Rather than battling over custody of the data, by improving transparency payers and providers can identify opportunities to work together to deliver care management programs that improve the outcomes for individuals and populations – a huge win for all involved.


Working as a Team

                By adopting a mindset of collaboration to reach larger goals, payers and providers can engage patients/members more effectively than either could alone. Once they identify those patients/members who score highly for impactability and intervenability, payers and providers should work together to ensure patients/members understand and adopt the strategies that will help them become healthier and lead happier, more productive lives.
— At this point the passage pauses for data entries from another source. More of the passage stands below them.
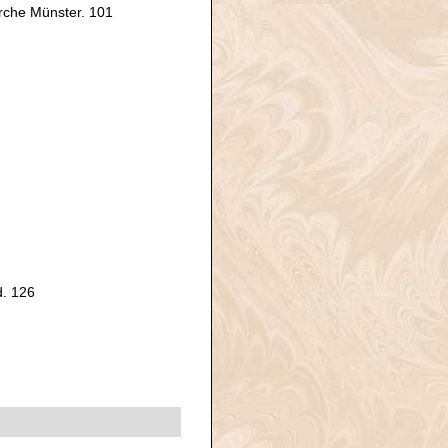
rche Münster. 101
d. 126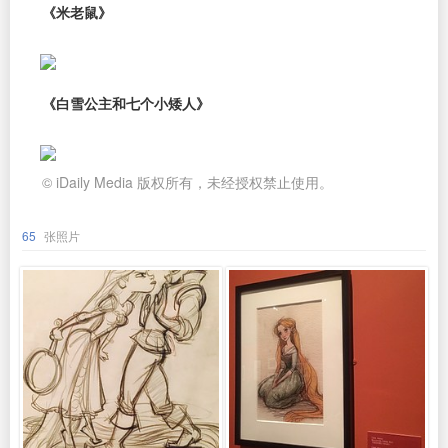
《米老鼠》
《白雪公主和七个小矮人》
© iDaily Media 版权所有，未经授权禁止使用。
65
张照片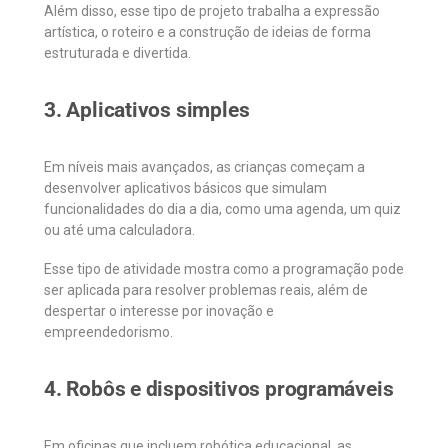
Além disso, esse tipo de projeto trabalha a expressão
artística, o roteiro e a construção de ideias de forma
estruturada e divertida.
3. Aplicativos simples
Em níveis mais avançados, as crianças começam a
desenvolver aplicativos básicos que simulam
funcionalidades do dia a dia, como uma agenda, um quiz
ou até uma calculadora.
Esse tipo de atividade mostra como a programação pode
ser aplicada para resolver problemas reais, além de
despertar o interesse por inovação e
empreendedorismo.
4. Robôs e dispositivos programáveis
Em oficinas que incluem robótica educacional, as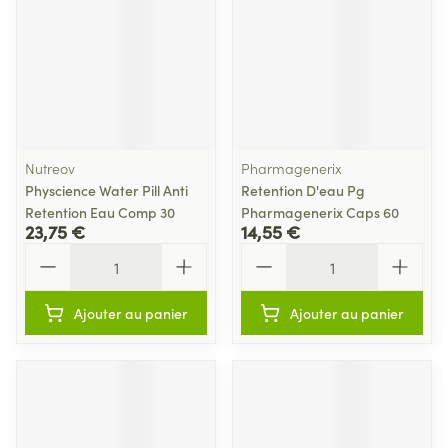
Nutreov
Pharmagenerix
Physcience Water Pill Anti
Retention D'eau Pg
Retention Eau Comp 30
Pharmagenerix Caps 60
23,75 €
14,55 €
Quantité
Quantité
Ajouter au panier
Ajouter au panier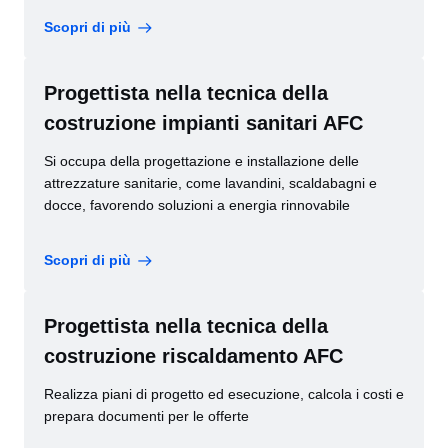
Scopri di più
Progettista nella tecnica della
costruzione impianti sanitari AFC
Si occupa della progettazione e installazione delle
attrezzature sanitarie, come lavandini, scaldabagni e
docce, favorendo soluzioni a energia rinnovabile
Scopri di più
Progettista nella tecnica della
costruzione riscaldamento AFC
Realizza piani di progetto ed esecuzione, calcola i costi e
prepara documenti per le offerte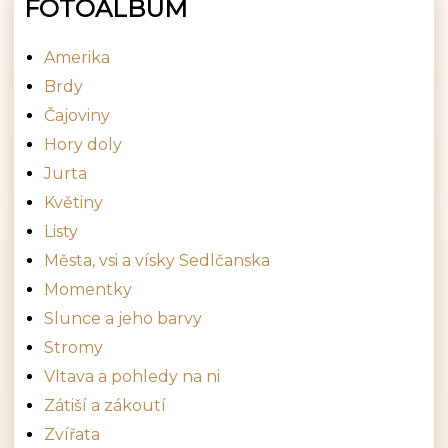
FOTOALBUM
Amerika
Brdy
Čajoviny
Hory doly
Jurta
Květiny
Listy
Města, vsi a vísky Sedlčanska
Momentky
Slunce a jeho barvy
Stromy
Vltava a pohledy na ni
Zátiší a zákoutí
Zvířata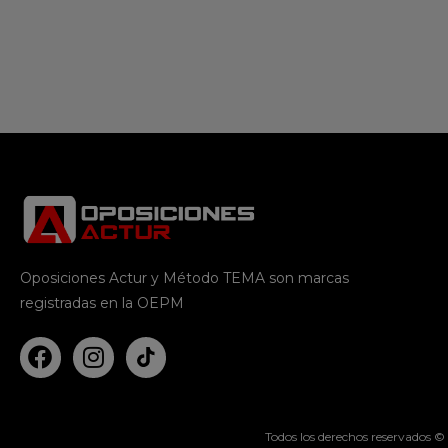
Oposiciones Actur y Método TEMA son marcas
registradas en la OEPM
Todos los derechos reservados ©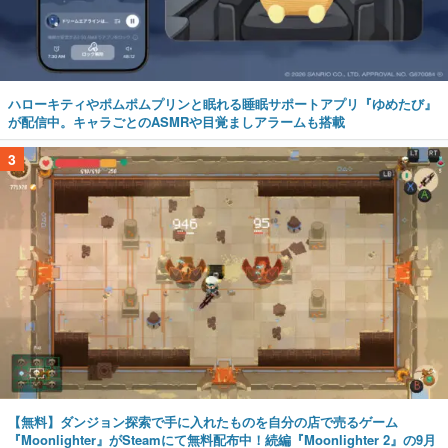
ハローキティやポムポムプリンと眠れる睡眠サポートアプリ『ゆめたび』
が配信中。キャラごとのASMRや目覚ましアラームも搭載
3
【無料】ダンジョン探索で手に入れたものを自分の店で売るゲーム
『Moonlighter』がSteamにて無料配布中！続編『Moonlighter 2』の9月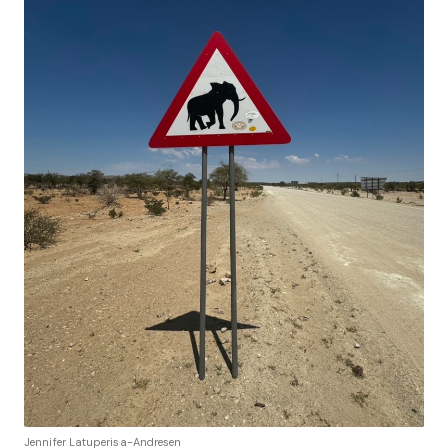
Jennifer Latuperisa-Andresen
                When patients/members see this level of collaboration, it will reinforce the need for their active participation in their own care. Not only to improve their health but also to lower their financial stake, particularly if they have high-deductible health plans.


Incentive to Join Forces

                The healthcare industry has changed drastically over the last few years. Given the current political climate, there is a good chance more changes will occur – even if we don’t know the direction they will take.

What we do know is payers and providers share more common interests than they have in the past. The reimbursement model that incents providers to keep patients/members healthy rather than focusing on treating them when they are sick or injured meets the criteria for good healthcare as well as fiscal responsibility. Which means it is likely to remain.

                It’s time for payers and providers to break down the traditional barriers that have kept them apart and begin a new era of collaboration. Together they can accomplish more than either can separately.


Rose Higgins is the North American President of SCIO Health Analytics.